Remember that bad days certainly happen, and from an outside perspective, it doesn't seem like something worth worrying about. The only harm this can cause is what you allow it to. In fact, use it as an opportunity to learn about yourself. I would venture to say you might be falling into a similar trap as myself and others with worrying excessively about the need to perform when what we often need is just to take a step back and focus on the process more than the score.
each test is different, you might have just taken a test that was more focused on your weak question type(s), take a look at ur diagnostics and also compare both tests to see what the difference was. You definitely will have improved after 2 months, i promise.

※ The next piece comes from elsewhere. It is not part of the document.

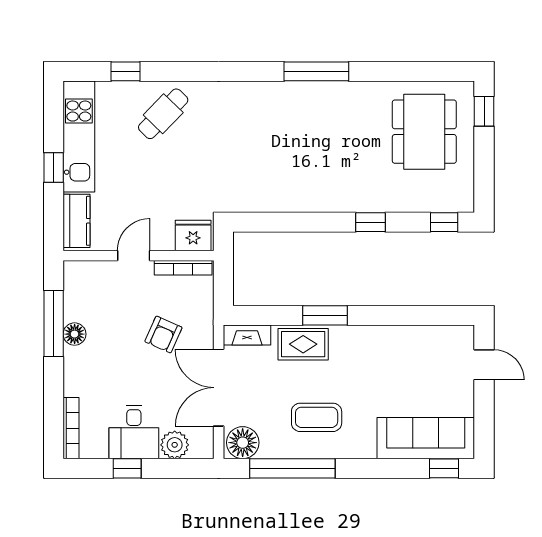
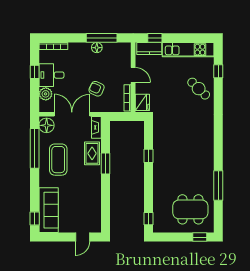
window: (316, 71) -> (218, 186), moved
window: (54, 167) -> (155, 38), moved
window: (370, 222) -> (149, 156), moved
coffee table: (317, 417) -> (58, 160), width x1.36, depth x1.32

Don't let it get you down! Progress isn't linear- you are just trying to get the proportion of PTs where you're happy with your score to be more over time than the proportion of scores you aren't as happy with. Eventually it'll be every once in a while you get a PT that isn't great, but 7 pts after a couple months is definitely within the margin of error- I'm (finally) scoring consistently at my goal score after several months, but a 7 point swing once in a while isn't crazy for me either- it just means that particular test pinpointed more of my weak points or I was having an off day. Totally normal. Just remind yourself that there is no reason to think that this "off" score is more representative of what you've learned than all of your other good scores! If you feel inclined, you can enter the problems you got wrong in a wrong answer journal so you can recognize trends in why you're getting particular questions wrong, so anytime you get something wrong, it's not a "Uh oh, I got this wrong" feeling, it becomes a "great, more data so I can fix this" feeling. Hang in there- it sounds like you've made great progress already, so don't let a bum score steal that motivation from you!